• ACTION ITEM: In the entries below, find the line with "<source format=gts>" and the line with "X0121016Y0037716D01*"; give again those lines and every line between them, exactly.

• INFORMATION:
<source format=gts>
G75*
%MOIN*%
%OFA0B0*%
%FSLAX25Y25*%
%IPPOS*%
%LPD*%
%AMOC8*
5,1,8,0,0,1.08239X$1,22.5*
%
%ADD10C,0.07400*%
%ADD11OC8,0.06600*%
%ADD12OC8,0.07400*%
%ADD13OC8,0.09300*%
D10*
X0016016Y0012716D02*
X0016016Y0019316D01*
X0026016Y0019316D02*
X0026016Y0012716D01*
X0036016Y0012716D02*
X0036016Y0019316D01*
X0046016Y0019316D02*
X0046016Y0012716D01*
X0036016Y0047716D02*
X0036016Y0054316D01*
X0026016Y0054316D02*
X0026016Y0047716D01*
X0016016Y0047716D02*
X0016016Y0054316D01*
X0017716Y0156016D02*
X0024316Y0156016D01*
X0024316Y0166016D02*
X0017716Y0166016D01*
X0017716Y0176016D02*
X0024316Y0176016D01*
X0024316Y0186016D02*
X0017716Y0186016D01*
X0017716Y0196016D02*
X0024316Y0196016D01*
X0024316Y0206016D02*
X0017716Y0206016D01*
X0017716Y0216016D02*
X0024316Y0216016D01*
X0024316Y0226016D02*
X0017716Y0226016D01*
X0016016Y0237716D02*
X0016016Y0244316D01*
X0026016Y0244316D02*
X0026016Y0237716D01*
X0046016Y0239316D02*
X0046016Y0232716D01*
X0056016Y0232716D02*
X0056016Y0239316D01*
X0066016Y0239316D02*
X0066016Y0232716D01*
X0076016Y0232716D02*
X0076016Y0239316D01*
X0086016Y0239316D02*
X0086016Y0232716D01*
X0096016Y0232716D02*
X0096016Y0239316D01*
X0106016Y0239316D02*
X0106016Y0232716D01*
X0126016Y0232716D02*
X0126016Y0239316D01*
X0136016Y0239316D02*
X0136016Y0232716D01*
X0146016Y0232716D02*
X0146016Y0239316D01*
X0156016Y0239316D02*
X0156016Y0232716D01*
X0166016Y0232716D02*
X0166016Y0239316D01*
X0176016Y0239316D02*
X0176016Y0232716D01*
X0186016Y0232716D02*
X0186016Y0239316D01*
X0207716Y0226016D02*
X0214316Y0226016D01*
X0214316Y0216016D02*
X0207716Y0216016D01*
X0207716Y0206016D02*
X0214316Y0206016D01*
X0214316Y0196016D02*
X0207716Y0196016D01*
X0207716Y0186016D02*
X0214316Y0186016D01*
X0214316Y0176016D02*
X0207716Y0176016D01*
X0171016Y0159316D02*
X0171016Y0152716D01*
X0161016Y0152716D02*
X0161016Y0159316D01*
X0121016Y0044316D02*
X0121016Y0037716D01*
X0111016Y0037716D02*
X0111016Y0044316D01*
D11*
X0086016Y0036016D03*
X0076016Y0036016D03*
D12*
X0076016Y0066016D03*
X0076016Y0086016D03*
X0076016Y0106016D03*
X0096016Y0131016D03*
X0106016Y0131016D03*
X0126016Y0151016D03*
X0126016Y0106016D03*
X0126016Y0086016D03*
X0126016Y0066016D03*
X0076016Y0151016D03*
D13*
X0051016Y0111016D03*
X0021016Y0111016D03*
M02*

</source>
...
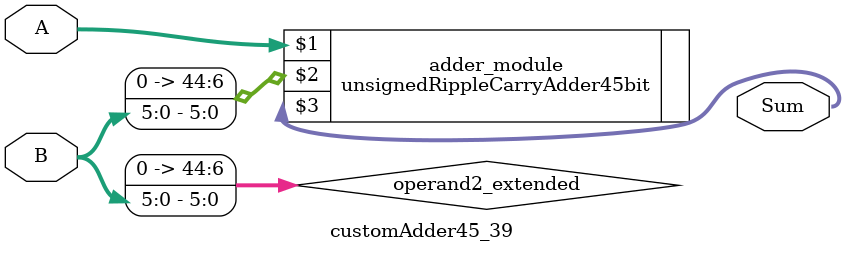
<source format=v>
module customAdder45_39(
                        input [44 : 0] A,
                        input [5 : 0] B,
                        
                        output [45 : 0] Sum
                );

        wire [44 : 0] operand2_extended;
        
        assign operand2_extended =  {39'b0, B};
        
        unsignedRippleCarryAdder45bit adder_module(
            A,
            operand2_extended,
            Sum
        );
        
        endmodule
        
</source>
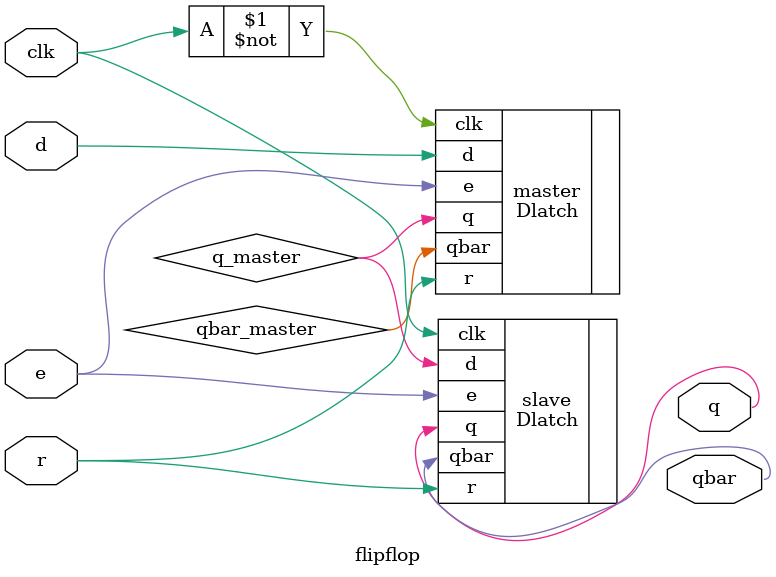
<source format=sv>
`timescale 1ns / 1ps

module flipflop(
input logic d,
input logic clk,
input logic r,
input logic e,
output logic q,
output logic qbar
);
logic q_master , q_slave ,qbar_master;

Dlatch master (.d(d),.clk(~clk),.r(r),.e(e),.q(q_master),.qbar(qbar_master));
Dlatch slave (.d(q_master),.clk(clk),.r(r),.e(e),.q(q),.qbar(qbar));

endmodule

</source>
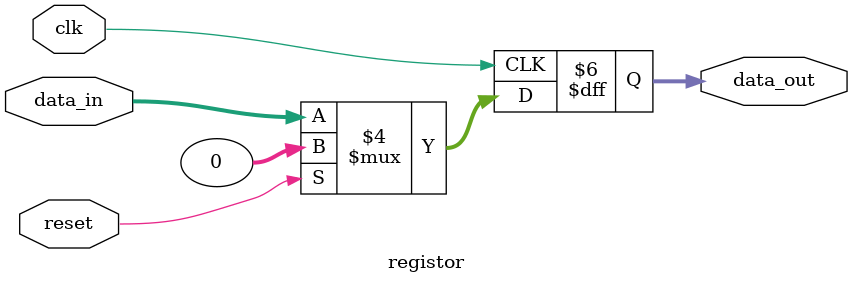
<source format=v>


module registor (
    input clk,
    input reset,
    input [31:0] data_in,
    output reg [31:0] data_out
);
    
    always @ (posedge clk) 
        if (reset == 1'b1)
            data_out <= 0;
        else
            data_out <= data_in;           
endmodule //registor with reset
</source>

• TASK ANSWER:
<source format=gts>
G75*
%MOIN*%
%OFA0B0*%
%FSLAX25Y25*%
%IPPOS*%
%LPD*%
%AMOC8*
5,1,8,0,0,1.08239X$1,22.5*
%
%ADD10C,0.07400*%
%ADD11OC8,0.06600*%
%ADD12OC8,0.07400*%
%ADD13OC8,0.09300*%
D10*
X0016016Y0012716D02*
X0016016Y0019316D01*
X0026016Y0019316D02*
X0026016Y0012716D01*
X0036016Y0012716D02*
X0036016Y0019316D01*
X0046016Y0019316D02*
X0046016Y0012716D01*
X0036016Y0047716D02*
X0036016Y0054316D01*
X0026016Y0054316D02*
X0026016Y0047716D01*
X0016016Y0047716D02*
X0016016Y0054316D01*
X0017716Y0156016D02*
X0024316Y0156016D01*
X0024316Y0166016D02*
X0017716Y0166016D01*
X0017716Y0176016D02*
X0024316Y0176016D01*
X0024316Y0186016D02*
X0017716Y0186016D01*
X0017716Y0196016D02*
X0024316Y0196016D01*
X0024316Y0206016D02*
X0017716Y0206016D01*
X0017716Y0216016D02*
X0024316Y0216016D01*
X0024316Y0226016D02*
X0017716Y0226016D01*
X0016016Y0237716D02*
X0016016Y0244316D01*
X0026016Y0244316D02*
X0026016Y0237716D01*
X0046016Y0239316D02*
X0046016Y0232716D01*
X0056016Y0232716D02*
X0056016Y0239316D01*
X0066016Y0239316D02*
X0066016Y0232716D01*
X0076016Y0232716D02*
X0076016Y0239316D01*
X0086016Y0239316D02*
X0086016Y0232716D01*
X0096016Y0232716D02*
X0096016Y0239316D01*
X0106016Y0239316D02*
X0106016Y0232716D01*
X0126016Y0232716D02*
X0126016Y0239316D01*
X0136016Y0239316D02*
X0136016Y0232716D01*
X0146016Y0232716D02*
X0146016Y0239316D01*
X0156016Y0239316D02*
X0156016Y0232716D01*
X0166016Y0232716D02*
X0166016Y0239316D01*
X0176016Y0239316D02*
X0176016Y0232716D01*
X0186016Y0232716D02*
X0186016Y0239316D01*
X0207716Y0226016D02*
X0214316Y0226016D01*
X0214316Y0216016D02*
X0207716Y0216016D01*
X0207716Y0206016D02*
X0214316Y0206016D01*
X0214316Y0196016D02*
X0207716Y0196016D01*
X0207716Y0186016D02*
X0214316Y0186016D01*
X0214316Y0176016D02*
X0207716Y0176016D01*
X0171016Y0159316D02*
X0171016Y0152716D01*
X0161016Y0152716D02*
X0161016Y0159316D01*
X0121016Y0044316D02*
X0121016Y0037716D01*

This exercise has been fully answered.